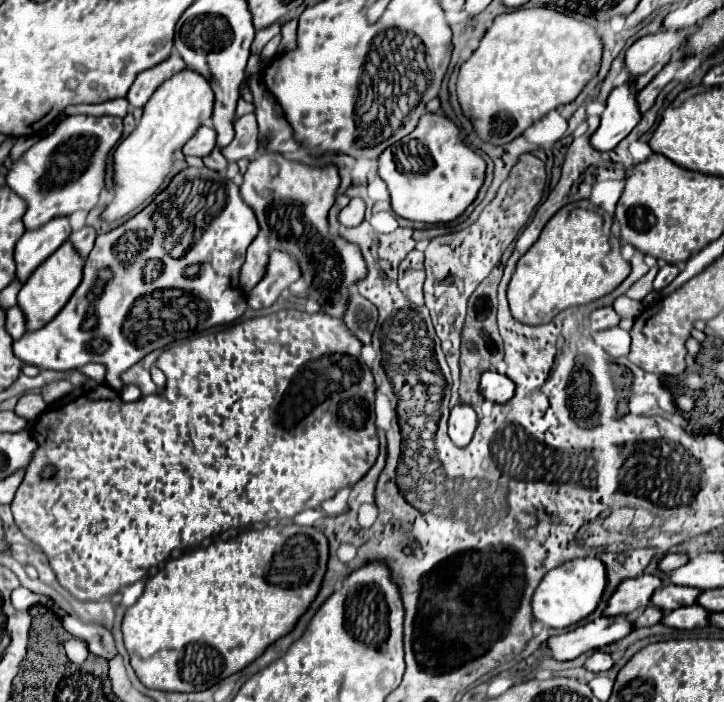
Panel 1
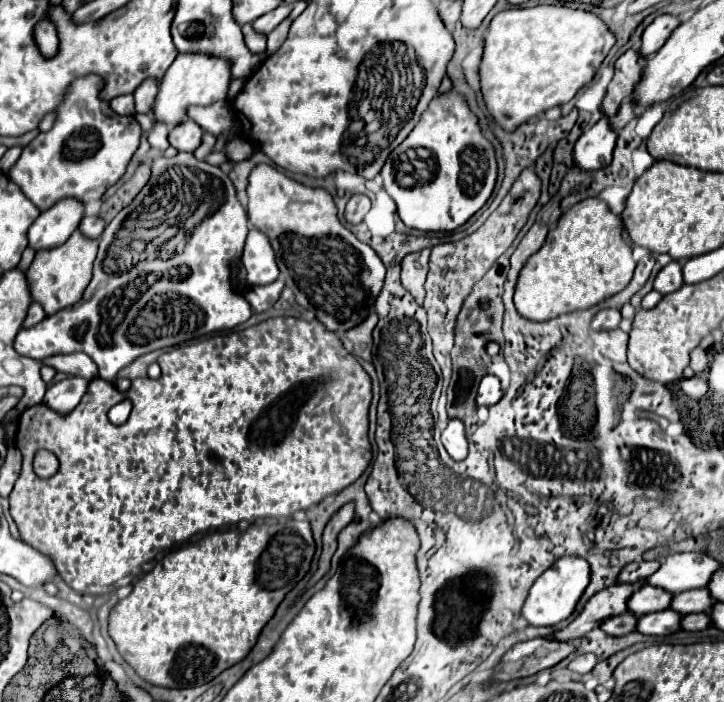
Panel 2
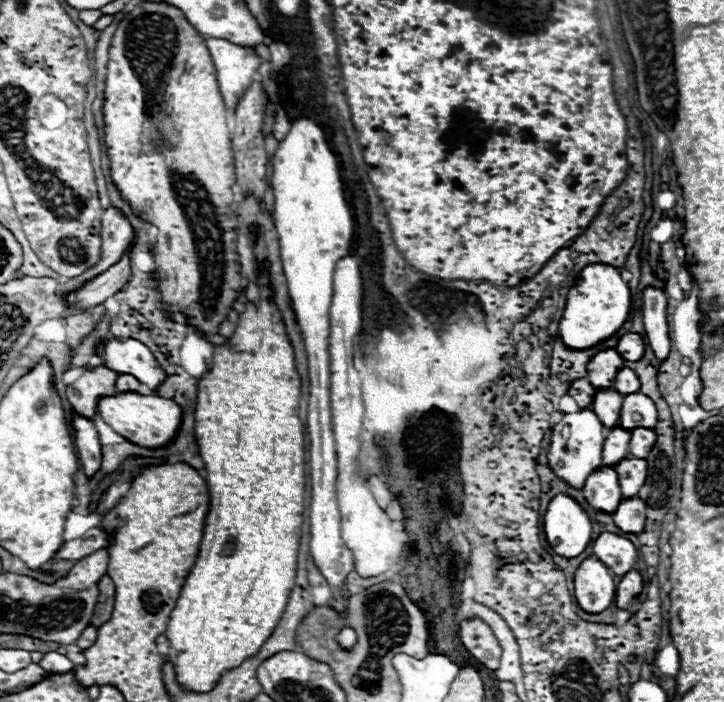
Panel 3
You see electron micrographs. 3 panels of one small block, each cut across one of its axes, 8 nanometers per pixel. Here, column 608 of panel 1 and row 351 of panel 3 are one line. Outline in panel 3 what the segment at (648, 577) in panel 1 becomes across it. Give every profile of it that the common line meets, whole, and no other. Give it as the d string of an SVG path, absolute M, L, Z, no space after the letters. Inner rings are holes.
M614 348L600 350L596 356L590 358L590 362L586 366L588 380L590 380L590 384L594 384L594 388L610 388L610 386L614 386L618 368L622 368L622 366L624 366L624 360Z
----------
All of the data above needs to be given again exactly. Leave out each image.

Panel 1
Panel 2
Panel 3
You see electron micrographs. 3 panels of one small block, each cut across one of its axes, 8 nanometers per pixel. Here, column 608 of panel 1 and row 351 of panel 3 are one line. Outline in panel 3 what the segment at (648, 577) in panel 1 becomes across it. Give every profile of it that the common line meets, whole, and no other. Give it as the d string of an SVG path, absolute M, L, Z, no space after the letters. Inner rings are holes.
M614 348L600 350L596 356L590 358L590 362L586 366L588 380L590 380L590 384L594 384L594 388L610 388L610 386L614 386L618 368L622 368L622 366L624 366L624 360Z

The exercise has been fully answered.